[Text section]

Secrets have a way of bubbling to the surface at some point. No matter how hard we try to keep them under wraps, they eventually pop up, sort of like a corpse that’s been dumped in a body of water. And when those secrets do emerge, they bring with them a web of complications. People learn they’ve been lied to. People learn they didn’t know someone quite as well as they thought. People learn that everything they thought they knew — perhaps their very identity — has been a lie.
Let me ask you something: What’s the scariest thing imaginable? For me, I’m terrified of needles and heights. But those things don’t scare me as much as the notion that someone close to me might have lied to or deceived me. Imagine looking over at the person sharing your bed and wondering if they’ve told you the truth. Could anything unsettle a home and a family more than that?
It’s true that we thriller writers often exaggerate the problems and secrets that families deal with. Most families don’t experience murder, kidnapping, extortion, disappearance. (Some do, of course.) But so many times those wild, exaggerated crimes that occur in a thriller start with something small. Something ordinary. A secret kept. A promise broken. The smallest splash becomes a tidal wave.

[/Text section]
[The data]

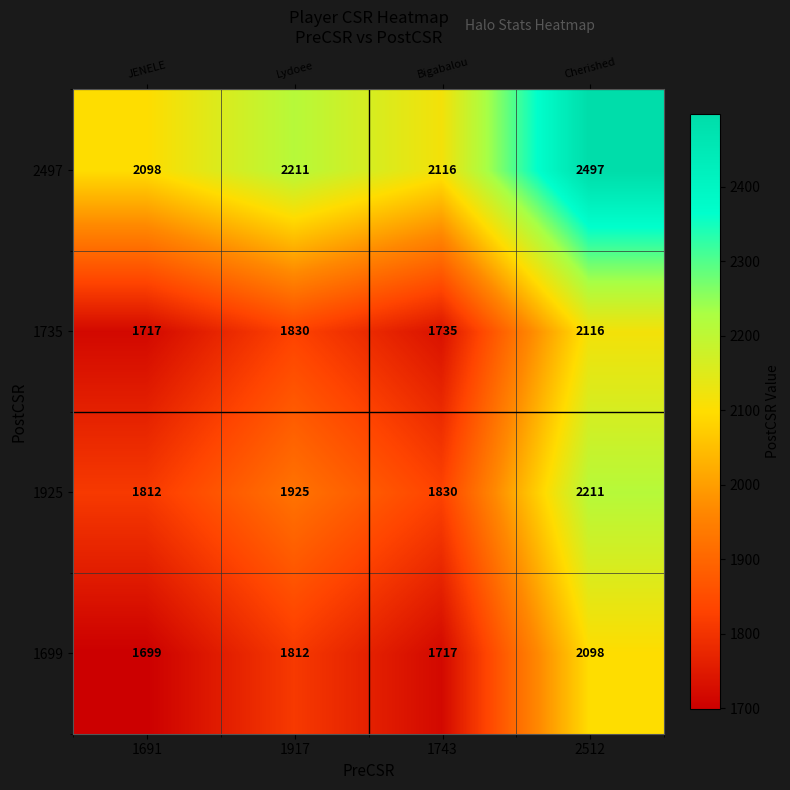

What is the difference between the highest and lowest values at 1743?

399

[/The data]

Brief A: In the text about family secrets, what two things does the writer say they are terrified of?
Brief B: Continue the passage on family secrets in thrillers from the point where it stops.

Answer space A: Needles and heights.

Answer space B:
And maybe that’s why people like to read thrillers about families so much. When they see the disasters that happen to fictional characters on a page, they feel relieved. They think to themselves, Sure, Grandpa can be a pain in the butt sometimes, but at least he didn’t murder anyone…
We might look up from the page, take a deep breath, and be thankful our own lives aren’t so chaotic and complicated. In that way, the thriller writer who writes about the family does everyone an important service. We remind you of how much worse it could be.